« La guerre russe en Ukraine est entrée dans une nouvelle phase, militaire, idéologique et géopolitique »
La stratégie de Moscou en
Ukraine marque un tournant. Les négociations sont dans l’impasse,
l’offensive militaire se concentre sur le Donbass et le Sud-Est. L’acte II
de la guerre s’annonce plus dur encore et les Européens n’ont d’autre choix que
de s’y impliquer davantage, observe dans sa chronique Sylvie Kauffmann,
éditorialiste au « Monde ».
Chronique. Au moins, les choses sont claires. A son tour, le chancelier autrichien,
Karl Nehammer, a fait le voyage à Moscou, lundi 11 avril, dans l’espoir
que, représentant un pays non membre de l’OTAN, il pourrait arracher quelque
chose, un cessez-le-feu, une concession peut-être, à Vladimir Poutine dans sa
guerre contre l’Ukraine. Lui aussi s’est cassé les dents. Cela « n’a
pas été une visite amicale », a-t-il reconnu sur le chemin du
retour. Cet entretien, « dur », avec un
président russe « massivement pénétré d’une logique de
guerre » l’a rendu « plutôt pessimiste ».
Il y a
de quoi. Les crimes de guerre commis par l’armée russe dans les environs de
Kiev ont marqué un tournant. Même le président français Emmanuel Macron, adepte
du maintien du fil du dialogue avec M. Poutine envers et contre tout, ne
lui a plus parlé depuis le 29 mars. Mais surtout, sept semaines après son
déclenchement, la guerre russe en Ukraine est entrée dans une nouvelle phase, militaire,
idéologique et géopolitique. Et l’acte II de ce drame européen s’annonce
plus dur encore.
Nouvelle phase militaire
Après l’échec du scénario initial de
l’opération éclair qui visait à renverser le pouvoir à Kiev et à prendre le
contrôle du pays, Moscou a modifié sa stratégie. Les forces russes qui devaient
prendre Kiev, mises en échec par la résistance ukrainienne, se sont repliées.
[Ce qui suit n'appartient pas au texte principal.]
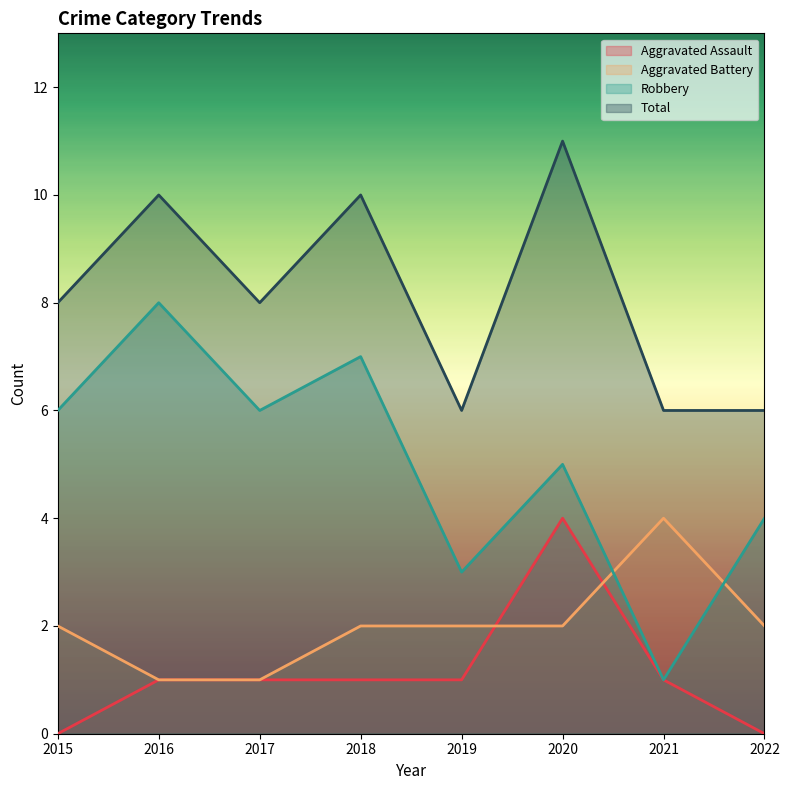

Is the value of Aggravated Battery at 2018 greater than the value of Total at 2018?

No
Le Kremlin veut éviter l’enlisement dans une guérilla sur un territoire trop
vaste et rebelle.
L’action est à présent concentrée sur l’Est
et le Sud-Est, plus proches des bases de la Russie. Pilonnée depuis des
semaines, Marioupol est sur le point de tomber. L’armée russe prépare une
offensive sur l’ensemble du Donbass ; elle va y affronter les troupes
ukrainiennes les plus aguerries et les mieux équipées. Vladimir Poutine,
expliquent ses thuriféraires à Moscou, a besoin d’une victoire pour sa parade
du 9 mai, célébration traditionnellement grandiose de la victoire de la
« grande guerre patriotique » : un trophée ukrainien de l’« opération
militaire spéciale » arriverait à point nommé. Mardi, le
président russe a estimé que les négociations avec l’Ukraine étaient « dans
l’impasse » ; « l’opération sera donc menée à son terme ».